In another aspect, the sequence ID numbers (SEQ ID NOs) of the VH, VL, HCDR1, HCDR2, HCDR3, LCDR1, LCDR2, and LCDR3 sequences for the following antibodies of the present invention are:
-
- SEQ ID NOs: 1, 33, 9, 17, 25, 41, 49, and 57 for the DQN0016 antibody, respectively;
- SEQ ID NOs: 2, 34, 10, 18, 26, 42, 50, and 58 for the DQN0089 antibody, respectively;
- SEQ ID NOs: 3, 35, 11, 19, 27, 43, 51, and 59 for the DQN0092 antibody, respectively;
- SEQ ID NOs: 4, 36, 12, 20, 28, 44, 52, and 60 for the DQN0100 antibody, respectively;
- SEQ ID NOs: 5, 37, 13, 21, 29, 45, 53, and 61 for the DQN0157 antibody, respectively;
- SEQ ID NOs: 6, 38, 14, 22, 30, 46, 54, and 62 for the DQN0139 antibody, respectively; and
- SEQ ID NOs: 8, 40, 16, 24, 32, 48, 56, and 64 for the DQN0177 antibody, respectively.
In certain embodiments, any one or more amino acids of an anti-HLA-DQ2.5/8 antibody as provided above are substituted in any of the HVR positions.
In certain embodiments, the substitutions are conservative substitutions, as provided herein.
In any of the above embodiments, an anti-HLA-DQ2.5/8 antibody is humanized. In one embodiment, an anti-HLA-DQ2.5/8 antibody comprises HVRs as in any of the above embodiments, and further comprises an acceptor human framework, e.g., a human immunoglobulin framework or a human consensus framework. In another embodiment, an anti-HLA-DQ2.5/8 antibody comprises HVRs as in any of the above embodiments, and further comprises the FR1, FR2, FR3, or FR4 sequence shown in Table 1 below.
In another aspect, an anti-HLA-DQ2.5/8 antibody comprises a heavy-chain variable domain (VH) sequence having at least 90%, 91%, 92%, 93%, 94%, 95%, 96%, 97%, 98%, 99%, or 100% sequence identity to the amino acid sequence of any one of SEQ ID NOs: 1 to 8. In certain embodiments, a VH sequence having at least 90%, 91%, 92%, 93%, 94%, 95%, 96%, 97%, 98%, or 99% identity comprises substitutions (e.g., conservative substitutions), insertions, or deletions relative to the reference sequence, but an anti-HLA-DQ2.5/8 antibody comprising that sequence retains the ability to bind to HLA-DQ2.5/8. In certain embodiments, a total of 1 to 10 amino acids have been substituted, inserted and/or deleted in any one of SEQ ID NOs: 1 to 8. In certain embodiments, substitutions, insertions, or deletions occur in regions outside the HVRs (i.e., in the FRs). Optionally, the anti-HLA-DQ2.5/8 antibody comprises the VH sequence of any one of SEQ ID NOs: 1 to 8 or a sequence comprising a post-translational modification thereof. In a particular embodiment, the VH comprises one, two or three HVRs selected from: (a) HVR-H1 comprising the amino acid sequence of any one of SEQ ID NOs: 9 to 16, (b) HVR-H2 comprising the amino acid sequence of any one of SEQ ID NOs: 17 to 24, and (c) HVR-H3 comprising the amino acid sequence of any one of SEQ ID NOs: 25 to 32. Post-translational modifications include but are not limited to a modification of glutamine or glutamate at the N terminus of the heavy chain or light chain to pyroglutamic acid by pyroglutamylation.
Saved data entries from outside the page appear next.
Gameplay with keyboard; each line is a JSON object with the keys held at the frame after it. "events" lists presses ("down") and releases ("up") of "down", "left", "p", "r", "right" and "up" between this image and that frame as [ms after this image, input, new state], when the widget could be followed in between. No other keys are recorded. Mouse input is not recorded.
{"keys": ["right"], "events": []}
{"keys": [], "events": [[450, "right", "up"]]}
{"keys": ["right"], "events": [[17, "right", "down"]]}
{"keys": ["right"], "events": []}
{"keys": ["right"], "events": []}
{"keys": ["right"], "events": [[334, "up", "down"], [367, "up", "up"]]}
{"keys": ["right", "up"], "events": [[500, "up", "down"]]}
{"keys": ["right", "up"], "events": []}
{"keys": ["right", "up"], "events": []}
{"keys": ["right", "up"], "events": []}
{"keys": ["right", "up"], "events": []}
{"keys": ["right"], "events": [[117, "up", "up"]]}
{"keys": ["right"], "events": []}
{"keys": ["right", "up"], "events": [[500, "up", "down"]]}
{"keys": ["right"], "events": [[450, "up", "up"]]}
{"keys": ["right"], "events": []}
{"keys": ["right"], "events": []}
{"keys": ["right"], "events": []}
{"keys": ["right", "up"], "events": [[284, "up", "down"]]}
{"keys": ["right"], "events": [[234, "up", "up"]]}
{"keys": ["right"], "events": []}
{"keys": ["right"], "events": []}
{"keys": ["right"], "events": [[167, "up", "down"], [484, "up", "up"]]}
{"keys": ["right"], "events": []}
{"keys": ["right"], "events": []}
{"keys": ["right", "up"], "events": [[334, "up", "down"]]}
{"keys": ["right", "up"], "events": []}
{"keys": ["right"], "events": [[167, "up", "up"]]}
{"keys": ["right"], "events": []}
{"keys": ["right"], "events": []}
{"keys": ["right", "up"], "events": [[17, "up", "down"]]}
In another aspect, an anti-HLA-DQ2.5/8 antibody is provided, wherein the antibody comprises a light-chain variable domain (VL) having at least 90%, 91%, 92%, 93%, 94%, 95%, 96%, 97%, 98%, 99%, or 100% sequence identity to the amino acid sequence of any one of SEQ ID NOs: 33 to 40. In certain embodiments, a VL sequence having at least 90%, 91%, 92%, 93%, 94%, 95%, 96%, 97%, 98%, or 99% identity contains substitutions (e.g., conservative substitutions), insertions, or deletions relative to the reference sequence, but an anti-HLA-DQ2.5/8 antibody comprising that sequence retains the ability to bind to HLA-DQ2.5/8. In certain embodiments, a total of 1 to 10 amino acids have been substituted, inserted and/or deleted in any one of SEQ ID NOs: 33 to 40. In certain embodiments, the substitutions, insertions, or deletions occur in regions outside the HVRs (i.e., in the FRs). Optionally, the anti-HLA-DQ2.5/8 antibody comprises the VL sequence of any one of SEQ ID NOs: 33 to 40 or a sequence comprising a post-translational modification thereof. In a particular embodiment, the VL comprises one, two or three HVRs selected from (a) HVR-L1 comprising the amino acid sequence of any one of SEQ ID NOs: 41 to 48; (b) HVR-L2 comprising the amino acid sequence of any one of SEQ ID NOs: 49 to 56; and (c) HVR-L3 comprising the amino acid sequence of any one of SEQ ID NOs: 57 to 64. Post-translational modifications include but are not limited to a modification of glutamine or glutamate at the N terminus of the heavy chain or light chain to pyroglutamic acid by pyroglutamylation.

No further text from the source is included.